The description is extremely concise at just 4 words ('List users in ServiceNow'), with zero wasted words. It's front-loaded with the core action and resource. This is an example of efficient communication where every word earns its place.

Shorter descriptions cost fewer tokens and are easier for agents to parse. Every sentence should earn its place.

Completeness2/5

Given the tool's complexity, does the description cover enough for an agent to succeed on first attempt?

For a tool with 5 parameters and no output schema, the description is insufficiently complete. It doesn't explain what information is returned about users, how results are structured, or any behavioral aspects. While the schema covers parameters well, the description fails to provide the contextual understanding needed for effective tool use, especially given the lack of annotations.

Complex tools with many parameters or behaviors need more documentation. Simple tools need less. This dimension scales expectations accordingly.

Parameters3/5

Does the description clarify parameter syntax, constraints, interactions, or defaults beyond what the schema provides?
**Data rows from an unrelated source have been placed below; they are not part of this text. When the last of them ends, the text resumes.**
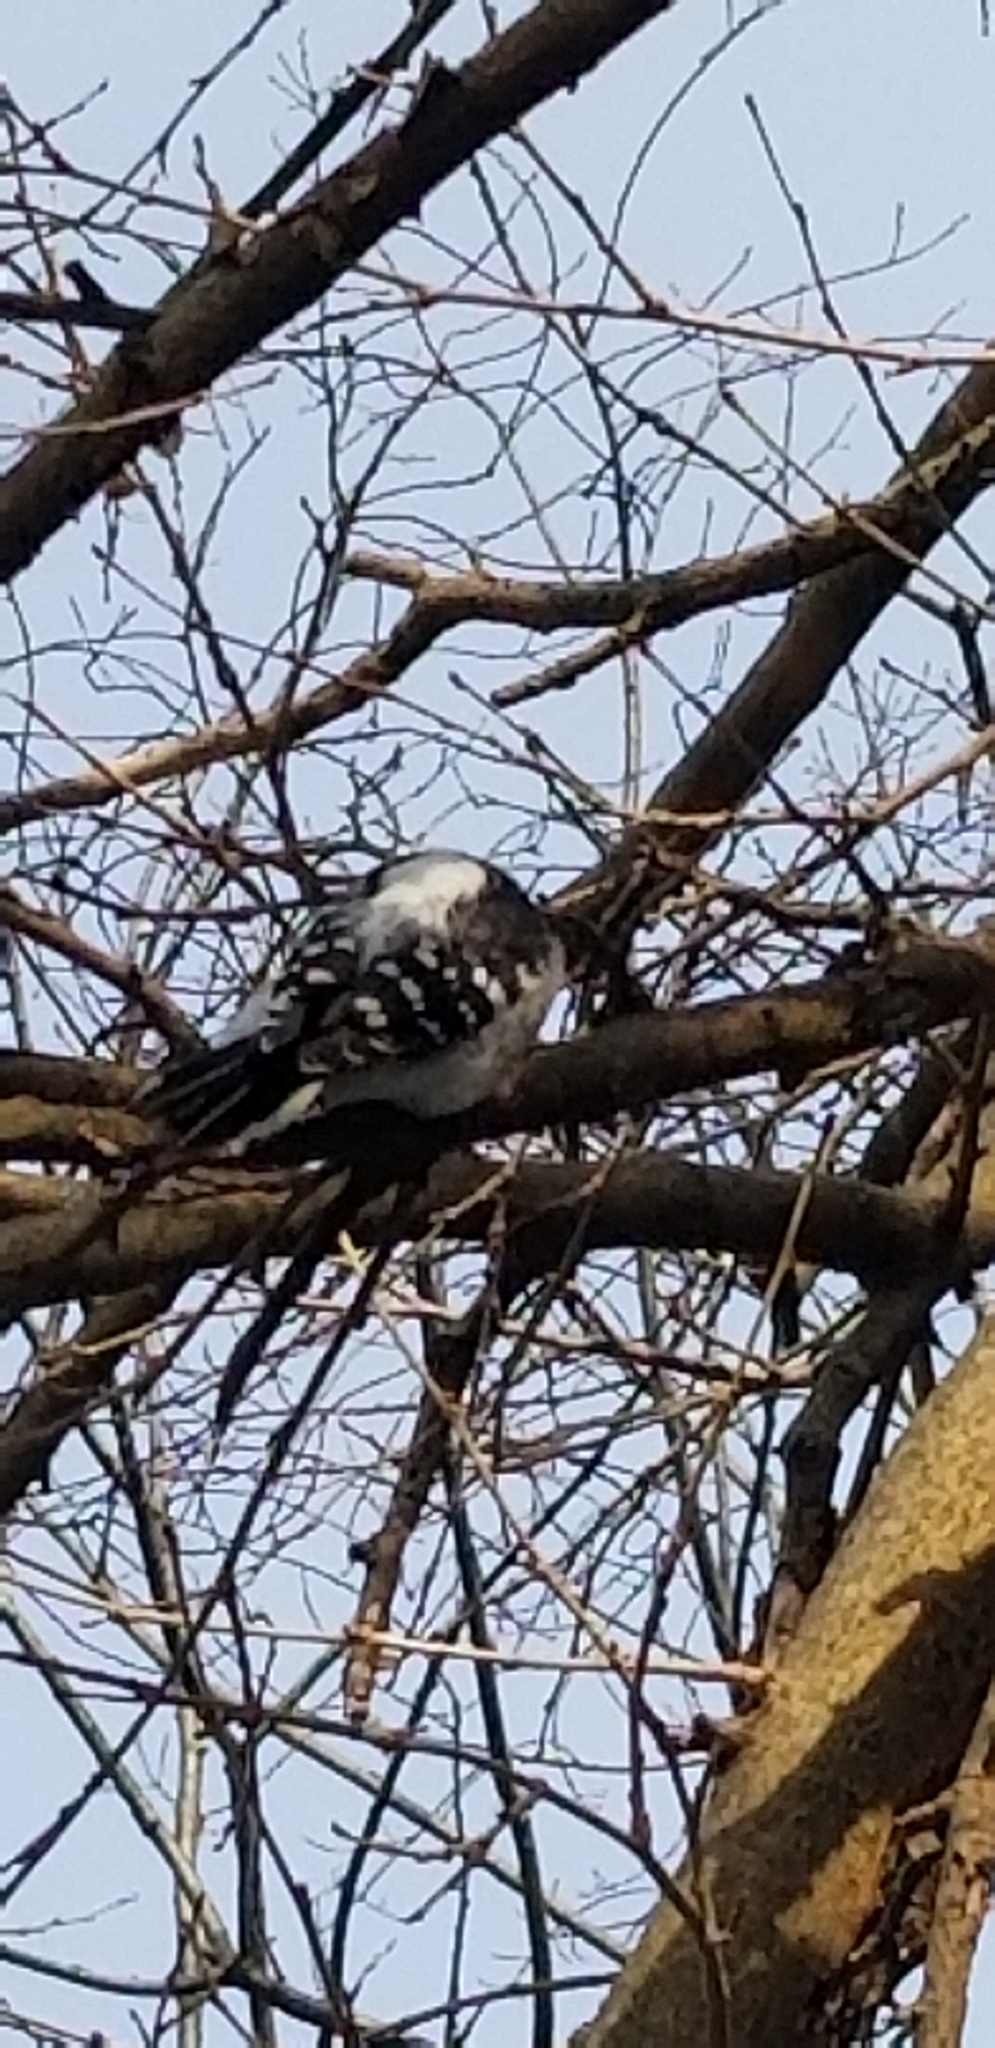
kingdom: Animalia
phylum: Chordata
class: Aves
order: Piciformes
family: Picidae
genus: Dryobates
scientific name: Dryobates pubescens
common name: Downy woodpecker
Schema description coverage is 100%, so the schema already fully documents all 5 parameters. The description adds no additional parameter semantics beyond what's in the schema. According to scoring rules, when schema coverage is high (>80%), the baseline is 3 even with no param info in the description.

Input schemas describe structure but not intent. Descriptions should explain non-obvious parameter relationships and valid value ranges.

Purpose4/5

Does the description clearly state what the tool does and how it differs from similar tools?

The description 'List users in ServiceNow' clearly states the verb ('List') and resource ('users in ServiceNow'), making the purpose immediately understandable. However, it doesn't differentiate from sibling tools like 'get_user' (which retrieves a single user) or 'create_user' (which creates a user), missing an opportunity for sibling differentiation.

Agents choose between tools based on descriptions. A clear purpose with a specific verb and resource helps agents select the right tool.

Usage Guidelines2/5

Does the description explain when to use this tool, when not to, or what alternatives exist?

The description provides no guidance on when to use this tool versus alternatives. It doesn't mention that this is for retrieving multiple users (vs. 'get_user' for a single user) or when filtering might be needed. There's no context about prerequisites, authentication, or typical use cases.

Agents often have multiple tools that could apply. Explicit usage guidance like "use X instead of Y when Z" prevents misuse.